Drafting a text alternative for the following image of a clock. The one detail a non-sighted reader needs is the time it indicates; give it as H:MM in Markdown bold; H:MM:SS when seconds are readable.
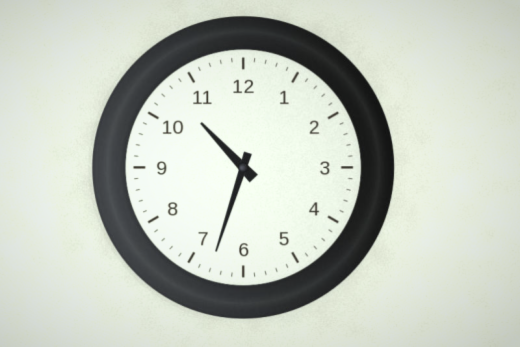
**10:33**
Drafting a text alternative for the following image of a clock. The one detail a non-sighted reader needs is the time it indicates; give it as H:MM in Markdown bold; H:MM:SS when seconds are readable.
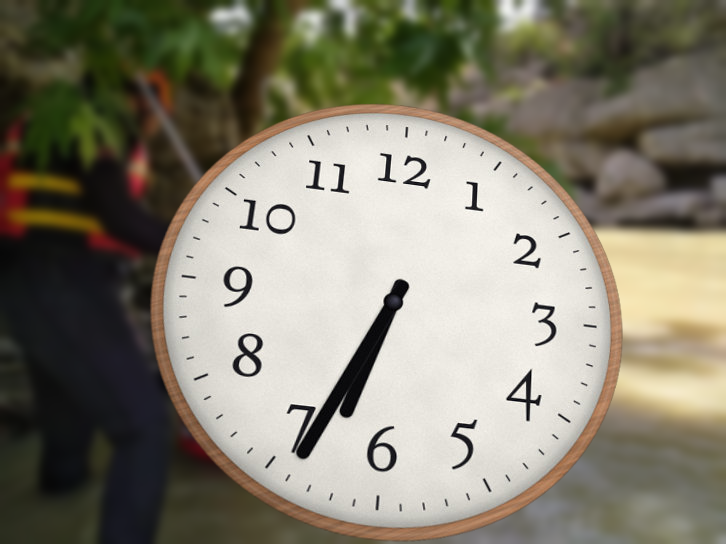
**6:34**
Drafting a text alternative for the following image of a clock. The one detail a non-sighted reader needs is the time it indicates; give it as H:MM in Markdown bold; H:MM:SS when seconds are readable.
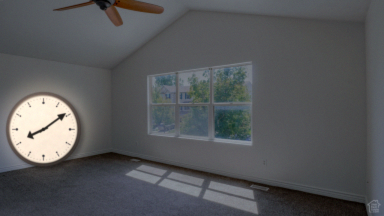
**8:09**
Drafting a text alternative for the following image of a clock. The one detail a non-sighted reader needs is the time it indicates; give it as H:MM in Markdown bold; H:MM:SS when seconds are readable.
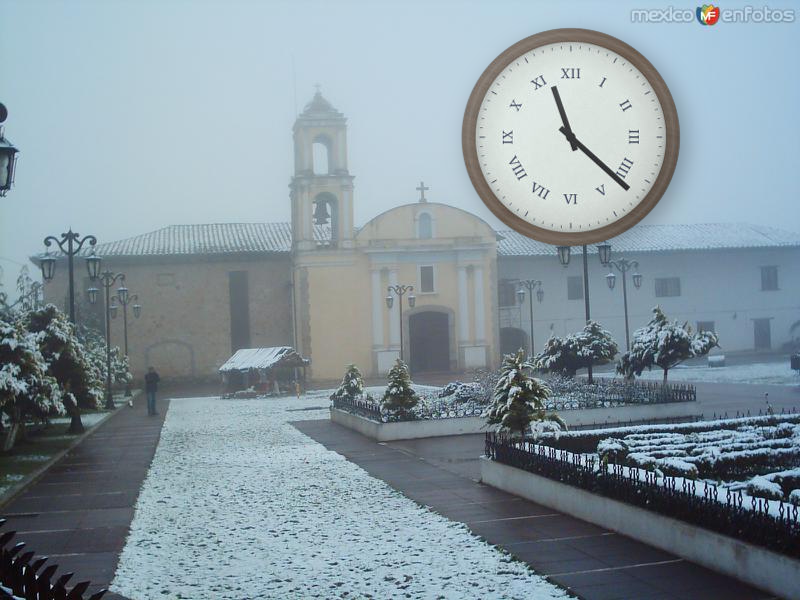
**11:22**
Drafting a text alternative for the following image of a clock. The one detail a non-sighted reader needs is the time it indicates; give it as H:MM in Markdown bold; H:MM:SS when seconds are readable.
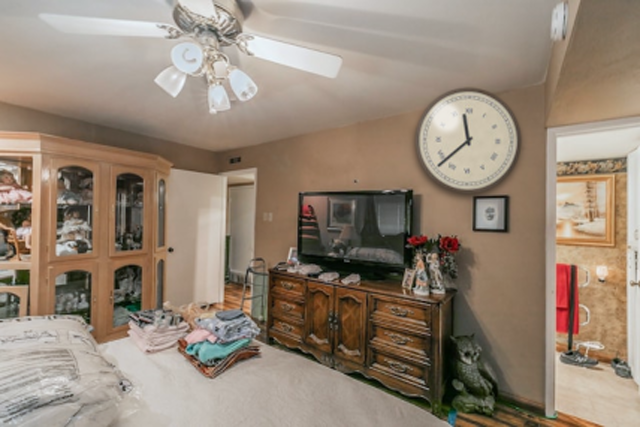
**11:38**
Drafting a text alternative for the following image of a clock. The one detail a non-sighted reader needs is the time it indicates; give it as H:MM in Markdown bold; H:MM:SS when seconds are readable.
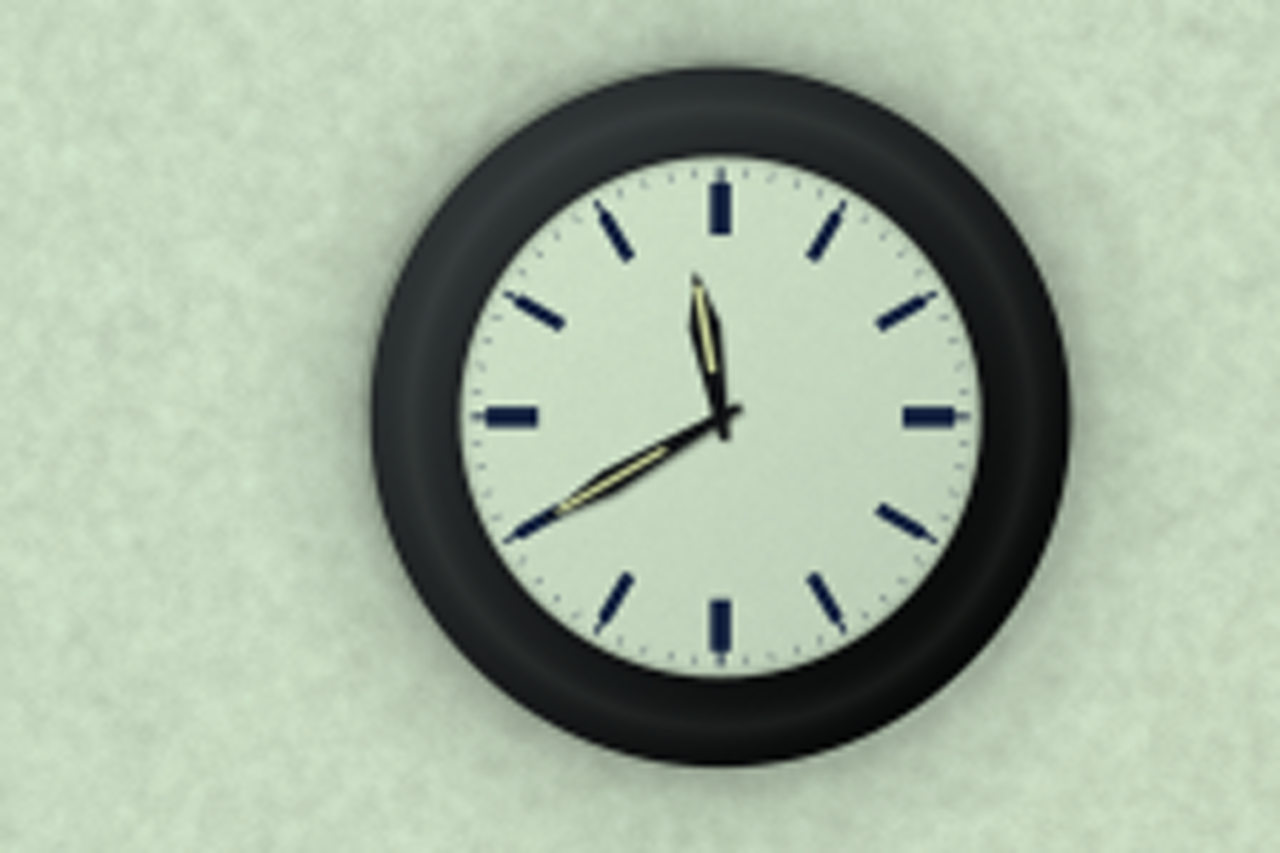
**11:40**
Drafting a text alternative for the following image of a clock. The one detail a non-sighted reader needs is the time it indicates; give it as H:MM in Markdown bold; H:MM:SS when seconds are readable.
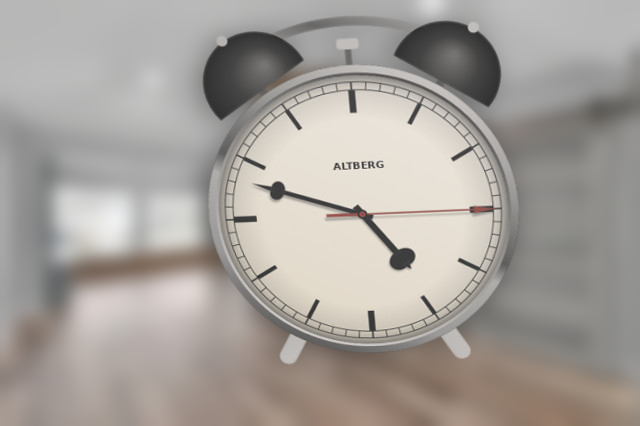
**4:48:15**
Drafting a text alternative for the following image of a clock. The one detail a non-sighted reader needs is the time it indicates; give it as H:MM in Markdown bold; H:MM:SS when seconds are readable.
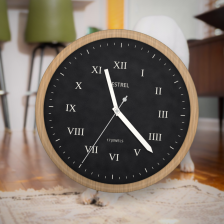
**11:22:35**
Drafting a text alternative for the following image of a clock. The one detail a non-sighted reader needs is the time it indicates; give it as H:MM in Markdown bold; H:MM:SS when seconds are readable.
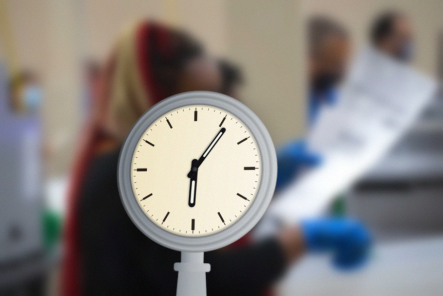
**6:06**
★ ★ ★ ★
GIVEN REQUEST >>
Copy out every one of the lines above word for word, leaving out the pictures.

ANSWER TO THE PROBLEM >>
Drafting a text alternative for the following image of a clock. The one detail a non-sighted reader needs is the time it indicates; give it as H:MM in Markdown bold; H:MM:SS when seconds are readable.
**10:33**
Drafting a text alternative for the following image of a clock. The one detail a non-sighted reader needs is the time it indicates; give it as H:MM in Markdown bold; H:MM:SS when seconds are readable.
**6:34**
Drafting a text alternative for the following image of a clock. The one detail a non-sighted reader needs is the time it indicates; give it as H:MM in Markdown bold; H:MM:SS when seconds are readable.
**8:09**
Drafting a text alternative for the following image of a clock. The one detail a non-sighted reader needs is the time it indicates; give it as H:MM in Markdown bold; H:MM:SS when seconds are readable.
**11:22**
Drafting a text alternative for the following image of a clock. The one detail a non-sighted reader needs is the time it indicates; give it as H:MM in Markdown bold; H:MM:SS when seconds are readable.
**11:38**
Drafting a text alternative for the following image of a clock. The one detail a non-sighted reader needs is the time it indicates; give it as H:MM in Markdown bold; H:MM:SS when seconds are readable.
**11:40**
Drafting a text alternative for the following image of a clock. The one detail a non-sighted reader needs is the time it indicates; give it as H:MM in Markdown bold; H:MM:SS when seconds are readable.
**4:48:15**
Drafting a text alternative for the following image of a clock. The one detail a non-sighted reader needs is the time it indicates; give it as H:MM in Markdown bold; H:MM:SS when seconds are readable.
**11:22:35**
Drafting a text alternative for the following image of a clock. The one detail a non-sighted reader needs is the time it indicates; give it as H:MM in Markdown bold; H:MM:SS when seconds are readable.
**6:06**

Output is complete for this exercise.